E, no fundo, coloca mais uma vez o Estado a meter o bedelho numa actividade que o mercado está a fazer funcionar com sucesso, o que é normalmente um mau princípio que dá péssimos resultados.

Acontece que, neste caso, o Estado tem que meter o bedelho. Tem o dever de, responsavelmente, produzir políticas públicas que guiem o mercado, tendo em atenção todos os interesses em causa, que são muitas vezes contraditórios e até merecem protecção semelhante.

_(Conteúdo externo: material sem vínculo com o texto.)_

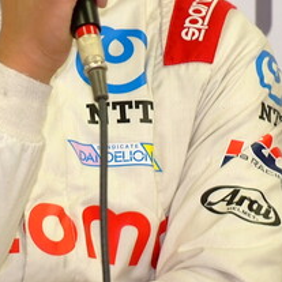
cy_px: -33
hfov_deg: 2.5
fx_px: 6553
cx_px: 29
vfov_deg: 2.5
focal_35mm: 711
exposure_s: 1/250
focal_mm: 160
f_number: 2.8
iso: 800
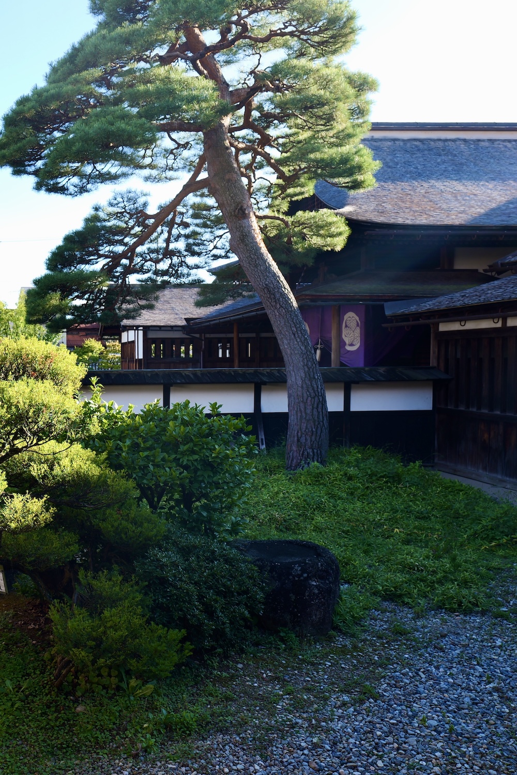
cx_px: 258
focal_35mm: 20
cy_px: 388
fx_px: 431
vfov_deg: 84.0
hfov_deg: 61.9
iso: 100
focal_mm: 20
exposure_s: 1/60
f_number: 6.3
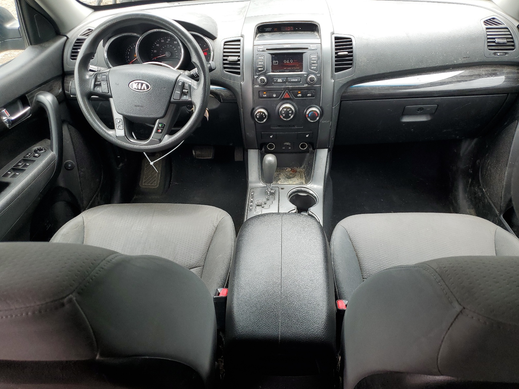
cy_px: 194
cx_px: 260
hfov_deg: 67.3
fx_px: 390
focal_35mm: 26
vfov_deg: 53.1
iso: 50
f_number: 1.5
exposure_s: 1/196
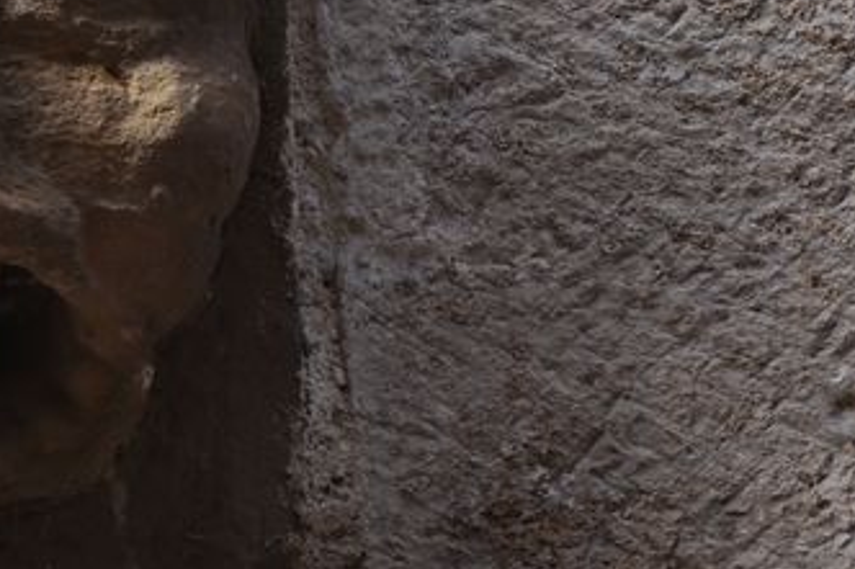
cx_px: -72
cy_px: 36
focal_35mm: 950
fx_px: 22550
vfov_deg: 1.4
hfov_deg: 2.2
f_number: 5.6
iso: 800
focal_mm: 200
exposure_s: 1/800
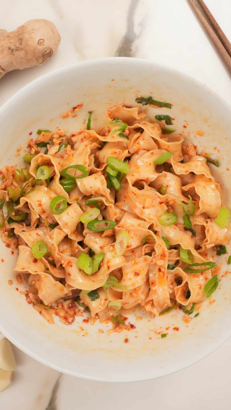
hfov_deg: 33.3
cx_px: 110
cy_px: 206
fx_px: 386
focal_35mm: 35
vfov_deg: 56.1
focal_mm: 33.4
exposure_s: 1/200
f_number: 9
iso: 5000
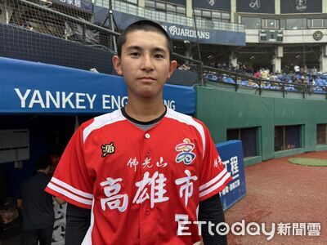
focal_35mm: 24
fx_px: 227
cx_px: 164
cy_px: 122
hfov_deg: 71.6
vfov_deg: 56.8
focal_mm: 6.76
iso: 80
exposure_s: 1/1385
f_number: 1.78
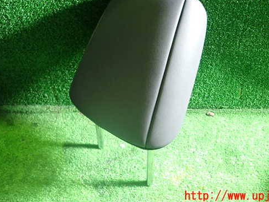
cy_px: 78
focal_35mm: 31
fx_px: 241
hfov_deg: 58.3
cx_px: 143
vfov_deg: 45.1
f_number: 2
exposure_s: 1/30
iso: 500
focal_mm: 4.5
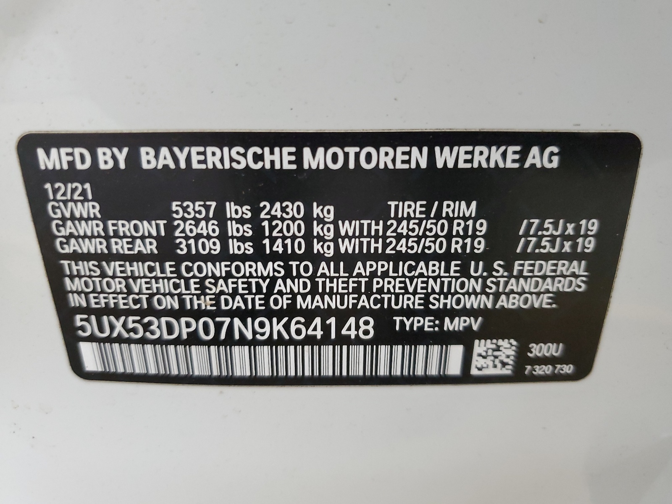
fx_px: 505
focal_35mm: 26
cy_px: 252
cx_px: 336
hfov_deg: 67.3
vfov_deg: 53.1
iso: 205
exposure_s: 1/60.2
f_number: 1.5
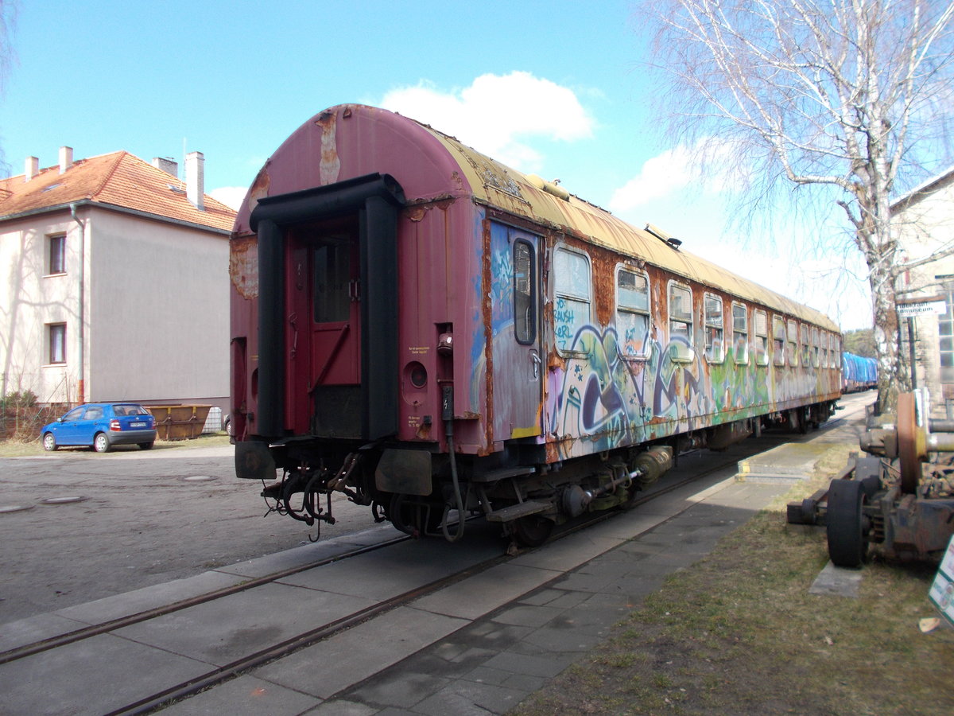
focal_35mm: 26
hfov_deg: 67.3
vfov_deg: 53.1
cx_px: 477
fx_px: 717
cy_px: 358
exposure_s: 1/320
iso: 80
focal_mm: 4.6
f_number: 3.2
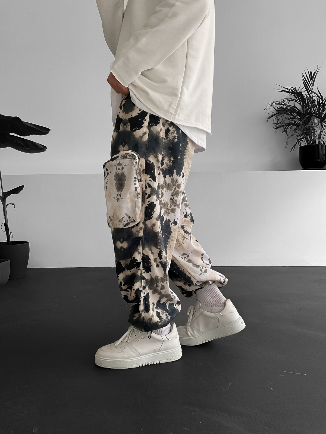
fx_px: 364
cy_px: 217
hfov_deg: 48.2
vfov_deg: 61.7
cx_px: 163
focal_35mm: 29
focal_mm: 3
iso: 40
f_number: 1.8
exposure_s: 1/120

A discussão tem sido turvada porque tem sido incluída em blocos maiores e mais abstractos. O lado "bom" da discussão é a favor da liberalização total do Alojamento Local; das massacrantes obras modernaças de Fernando Medina, com um coreto em cada esquina; de cidades de catálogo desenhadas para os turistas. O lado "mau", que não consegue não soar reaccionário, quer os turistas nos hotéis; quer mais estacionamento para os automóveis e menos ciclovias vazias; quer correr com os turistas porque estes descaracterizam as cidades castiças que nós adoramos. Mas a vida não é a preto e branco, e não é preciso dividirmos o mundo entre quem está do lado do progresso e de quem está do lado do conservadorismo passado.

O turismo é bom, sim. É óptimo. Cria empregos, paga impostos e eleva a nossa autoestima. Mas querer regular os efeitos do turismo não é ser anti-turismo. Alertar para o deboche que tem sido a evolução dos preços do imobiliário (compra e arrendamento) em Lisboa não é querer afugentar os turistas. É perceber que há problemas que a mão invisível do mercado, só por si, não resolve.

A proposta do PS tem falhas. Mas torna inevitável que se discuta o que quer o Estado fazer - não perante o Alojamento Local - mas perante os efeitos colaterais que a sua explosão provoca (como provocou em muitas cidades mundiais).

Na habitação - e já começa a ver-se também na restauração - Portugal começa a ficar um país acima das possibilidades dos portugueses. A ideia é simplesmente não fazer nada acerca disso?